DIRECTIONS. Starting from the line that contains "Lower Ground Floor, Crawley", reproduce each line exactly through the end of the material, and include no other lines.

DATA FOR THE TASK.
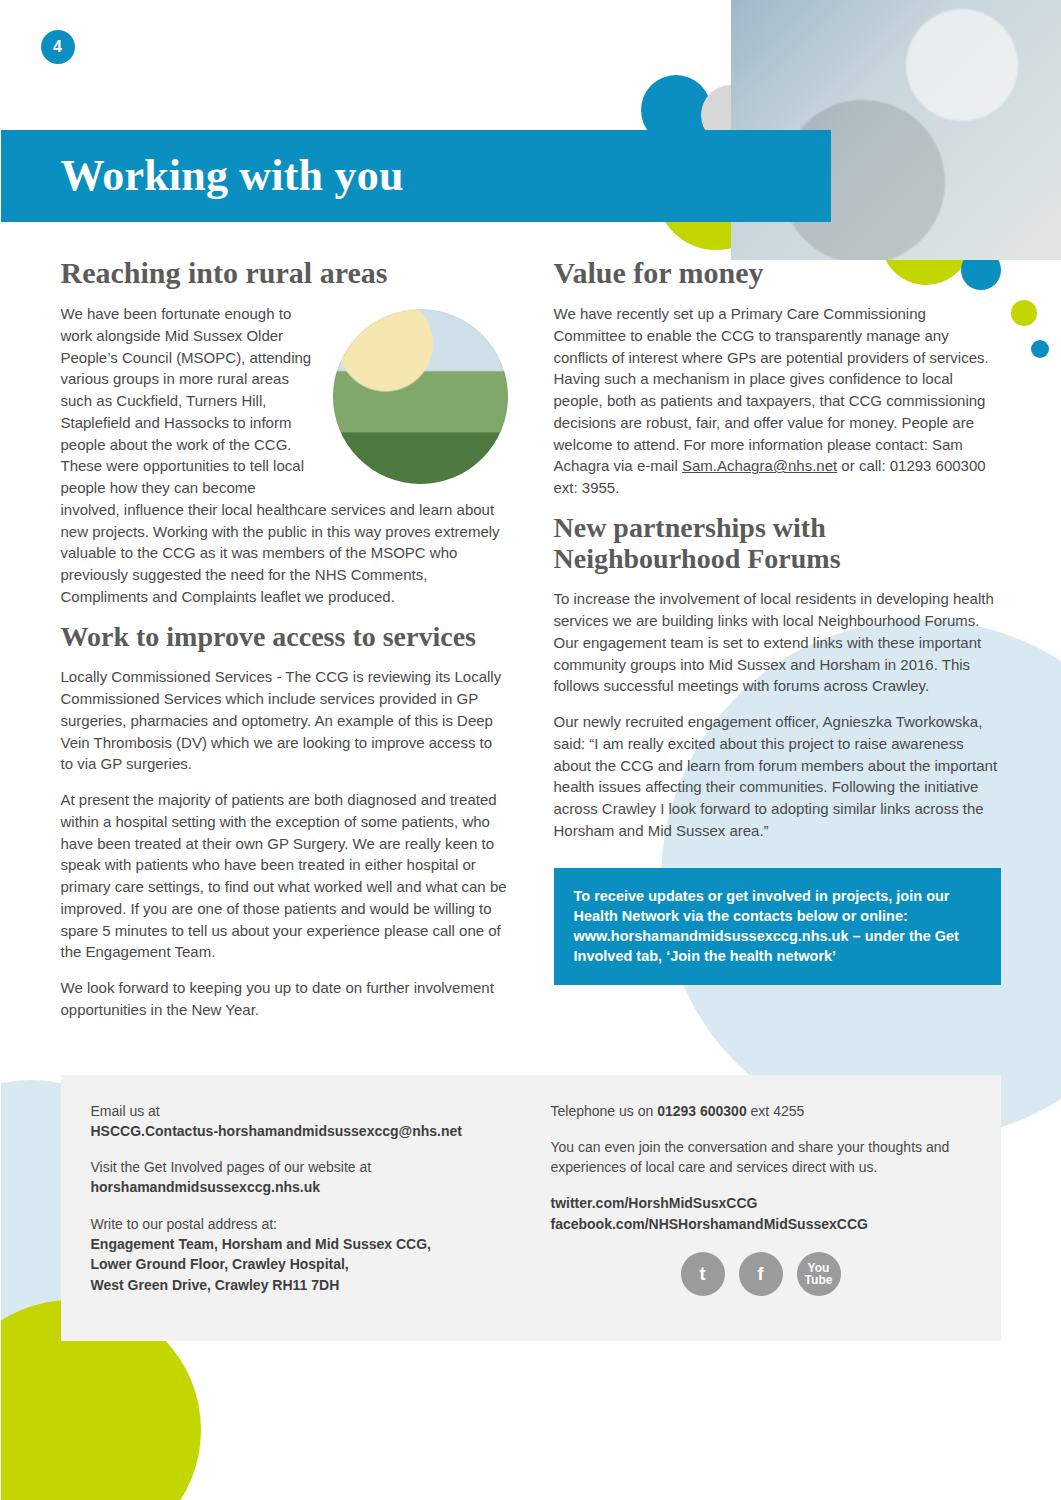4
Working with you
Reaching into rural areas
We have been fortunate enough to work alongside Mid Sussex Older People’s Council (MSOPC), attending various groups in more rural areas such as Cuckfield, Turners Hill, Staplefield and Hassocks to inform people about the work of the CCG. These were opportunities to tell local people how they can become involved, influence their local healthcare services and learn about new projects. Working with the public in this way proves extremely valuable to the CCG as it was members of the MSOPC who previously suggested the need for the NHS Comments, Compliments and Complaints leaflet we produced.
Work to improve access to services
Locally Commissioned Services - The CCG is reviewing its Locally Commissioned Services which include services provided in GP surgeries, pharmacies and optometry. An example of this is Deep Vein Thrombosis (DV) which we are looking to improve access to to via GP surgeries.
At present the majority of patients are both diagnosed and treated within a hospital setting with the exception of some patients, who have been treated at their own GP Surgery. We are really keen to speak with patients who have been treated in either hospital or primary care settings, to find out what worked well and what can be improved. If you are one of those patients and would be willing to spare 5 minutes to tell us about your experience please call one of the Engagement Team.
We look forward to keeping you up to date on further involvement opportunities in the New Year.
Value for money
We have recently set up a Primary Care Commissioning Committee to enable the CCG to transparently manage any conflicts of interest where GPs are potential providers of services. Having such a mechanism in place gives confidence to local people, both as patients and taxpayers, that CCG commissioning decisions are robust, fair, and offer value for money. People are welcome to attend. For more information please contact: Sam Achagra via e-mail Sam.Achagra@nhs.net or call: 01293 600300 ext: 3955.
New partnerships with Neighbourhood Forums
To increase the involvement of local residents in developing health services we are building links with local Neighbourhood Forums. Our engagement team is set to extend links with these important community groups into Mid Sussex and Horsham in 2016. This follows successful meetings with forums across Crawley.
Our newly recruited engagement officer, Agnieszka Tworkowska, said: “I am really excited about this project to raise awareness about the CCG and learn from forum members about the important health issues affecting their communities. Following the initiative across Crawley I look forward to adopting similar links across the Horsham and Mid Sussex area.”
To receive updates or get involved in projects, join our Health Network via the contacts below or online:
www.horshamandmidsussexccg.nhs.uk – under the Get Involved tab, ‘Join the health network’
Email us at
HSCCG.Contactus-horshamandmidsussexccg@nhs.net
Visit the Get Involved pages of our website at
horshamandmidsussexccg.nhs.uk
Write to our postal address at:
Engagement Team, Horsham and Mid Sussex CCG,
Lower Ground Floor, Crawley Hospital,
West Green Drive, Crawley RH11 7DH
Telephone us on 01293 600300 ext 4255
You can even join the conversation and share your thoughts and experiences of local care and services direct with us.
twitter.com/HorshMidSusxCCG
facebook.com/NHSHorshamandMidSussexCCG
t f You
Tube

EXERCISE ANSWER.
Lower Ground Floor, Crawley Hospital,
West Green Drive, Crawley RH11 7DH
Telephone us on 01293 600300 ext 4255
You can even join the conversation and share your thoughts and experiences of local care and services direct with us.
twitter.com/HorshMidSusxCCG
facebook.com/NHSHorshamandMidSussexCCG
t f You
Tube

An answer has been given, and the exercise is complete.